━━━━━ Data supplied ━━━━━

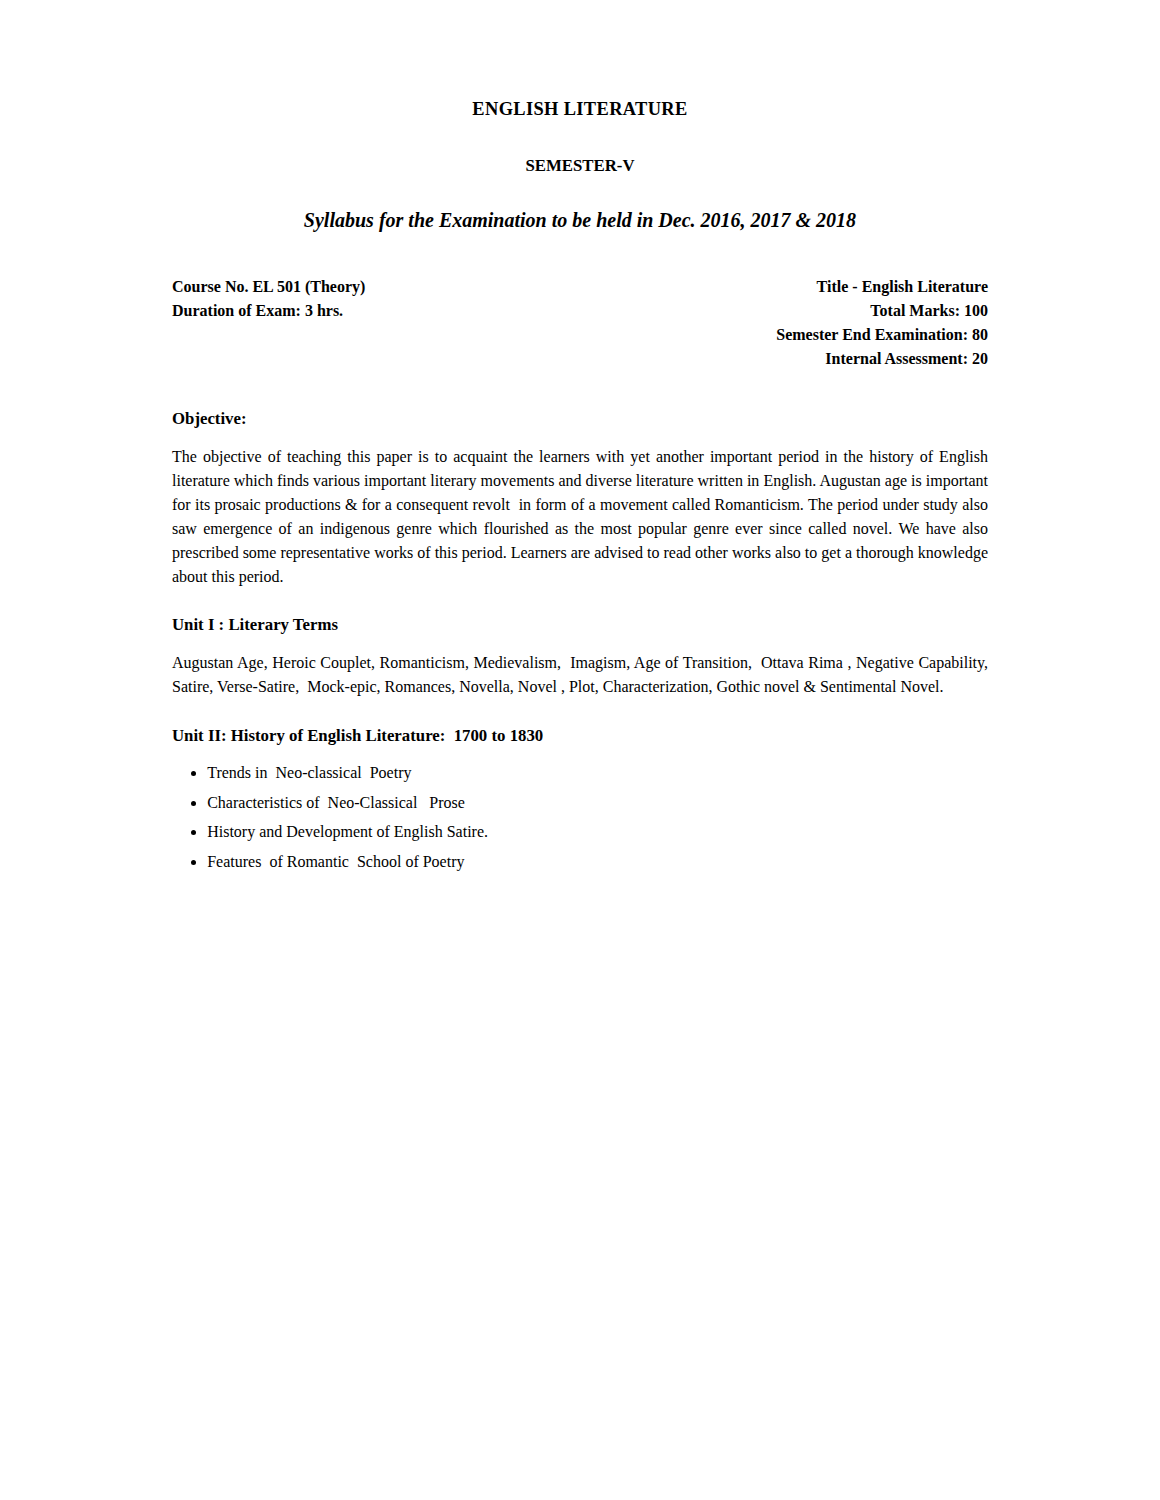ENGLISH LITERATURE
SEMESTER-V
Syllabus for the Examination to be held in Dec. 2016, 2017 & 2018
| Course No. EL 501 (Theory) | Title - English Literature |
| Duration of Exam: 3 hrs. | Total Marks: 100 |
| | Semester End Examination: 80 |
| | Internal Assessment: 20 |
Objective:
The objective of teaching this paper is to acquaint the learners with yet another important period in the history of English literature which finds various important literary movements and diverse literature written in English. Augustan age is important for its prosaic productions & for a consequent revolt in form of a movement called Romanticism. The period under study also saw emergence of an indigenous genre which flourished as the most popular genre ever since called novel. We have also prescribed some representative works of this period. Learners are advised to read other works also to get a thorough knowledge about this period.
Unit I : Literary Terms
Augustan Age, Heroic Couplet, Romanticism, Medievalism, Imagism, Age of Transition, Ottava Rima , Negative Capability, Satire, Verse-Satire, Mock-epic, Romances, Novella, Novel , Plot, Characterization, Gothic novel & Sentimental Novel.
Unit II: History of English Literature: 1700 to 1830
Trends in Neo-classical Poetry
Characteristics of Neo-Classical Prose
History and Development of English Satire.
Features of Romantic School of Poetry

━━━━━
━━━━━ Data supplied ━━━━━

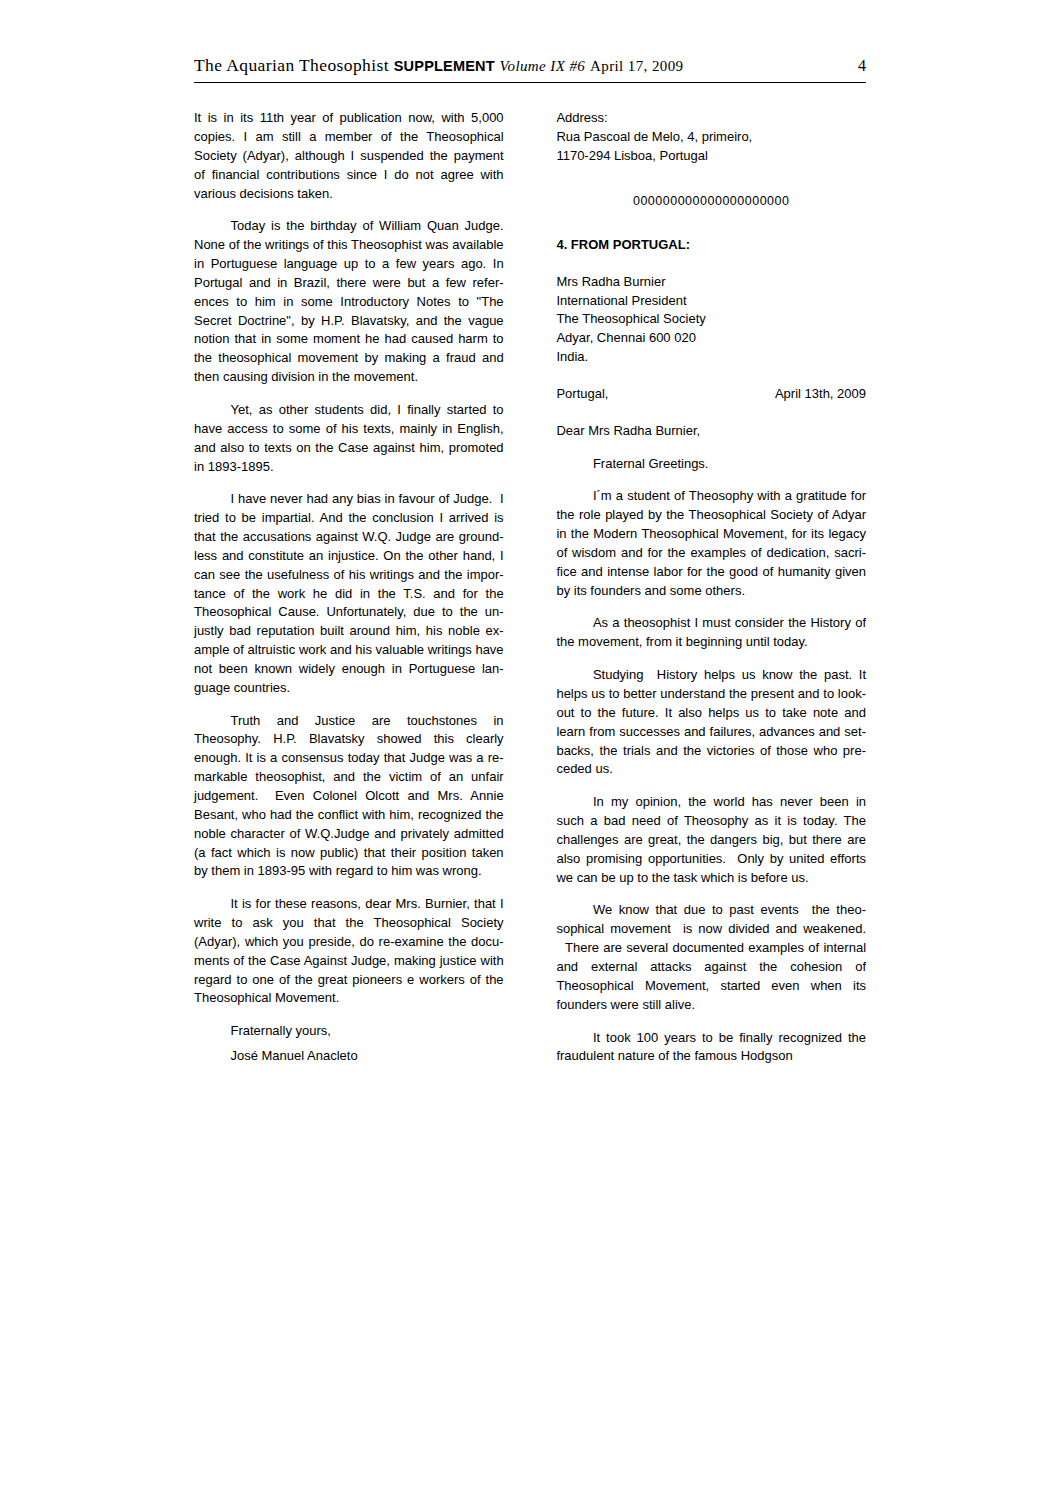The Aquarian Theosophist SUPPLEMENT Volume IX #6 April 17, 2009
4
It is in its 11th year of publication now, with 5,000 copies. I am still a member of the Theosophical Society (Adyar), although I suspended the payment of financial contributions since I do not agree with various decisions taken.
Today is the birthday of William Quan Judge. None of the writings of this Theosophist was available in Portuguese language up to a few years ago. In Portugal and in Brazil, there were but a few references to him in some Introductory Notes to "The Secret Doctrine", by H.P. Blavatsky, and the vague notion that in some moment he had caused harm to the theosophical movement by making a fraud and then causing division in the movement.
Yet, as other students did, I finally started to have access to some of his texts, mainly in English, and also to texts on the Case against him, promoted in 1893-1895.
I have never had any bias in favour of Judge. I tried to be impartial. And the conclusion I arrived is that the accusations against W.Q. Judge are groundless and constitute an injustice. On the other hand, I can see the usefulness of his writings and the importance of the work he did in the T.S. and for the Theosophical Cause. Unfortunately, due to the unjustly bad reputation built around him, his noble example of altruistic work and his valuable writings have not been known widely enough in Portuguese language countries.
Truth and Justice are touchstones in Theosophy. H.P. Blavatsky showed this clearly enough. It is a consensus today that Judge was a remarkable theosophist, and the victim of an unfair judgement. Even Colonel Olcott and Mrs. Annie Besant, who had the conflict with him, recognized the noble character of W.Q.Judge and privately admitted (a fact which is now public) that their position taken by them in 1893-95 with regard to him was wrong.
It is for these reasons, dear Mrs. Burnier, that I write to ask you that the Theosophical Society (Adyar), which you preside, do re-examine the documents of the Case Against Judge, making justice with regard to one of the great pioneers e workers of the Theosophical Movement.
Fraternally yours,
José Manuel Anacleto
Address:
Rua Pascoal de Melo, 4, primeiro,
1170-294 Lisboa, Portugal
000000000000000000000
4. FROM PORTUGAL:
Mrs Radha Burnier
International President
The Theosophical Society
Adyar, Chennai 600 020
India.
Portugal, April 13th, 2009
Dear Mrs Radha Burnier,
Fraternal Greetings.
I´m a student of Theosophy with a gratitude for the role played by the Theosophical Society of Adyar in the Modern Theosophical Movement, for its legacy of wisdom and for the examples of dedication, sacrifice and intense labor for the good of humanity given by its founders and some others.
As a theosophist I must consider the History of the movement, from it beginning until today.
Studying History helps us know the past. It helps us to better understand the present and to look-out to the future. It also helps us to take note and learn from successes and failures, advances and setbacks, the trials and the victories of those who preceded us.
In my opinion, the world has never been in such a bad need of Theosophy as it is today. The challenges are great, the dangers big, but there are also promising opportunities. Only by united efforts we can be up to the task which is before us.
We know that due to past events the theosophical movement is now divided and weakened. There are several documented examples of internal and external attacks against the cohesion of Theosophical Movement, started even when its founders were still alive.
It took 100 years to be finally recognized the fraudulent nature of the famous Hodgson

━━━━━

- **Assignment**:
Output exactly the lines of the material above from the one containing "I have never" up to and including the one containing "Truth and Justice".

- **Answer to this problem**:
I have never had any bias in favour of Judge. I tried to be impartial. And the conclusion I arrived is that the accusations against W.Q. Judge are groundless and constitute an injustice. On the other hand, I can see the usefulness of his writings and the importance of the work he did in the T.S. and for the Theosophical Cause. Unfortunately, due to the unjustly bad reputation built around him, his noble example of altruistic work and his valuable writings have not been known widely enough in Portuguese language countries.
Truth and Justice are touchstones in Theosophy. H.P. Blavatsky showed this clearly enough. It is a consensus today that Judge was a remarkable theosophist, and the victim of an unfair judgement. Even Colonel Olcott and Mrs. Annie Besant, who had the conflict with him, recognized the noble character of W.Q.Judge and privately admitted (a fact which is now public) that their position taken by them in 1893-95 with regard to him was wrong.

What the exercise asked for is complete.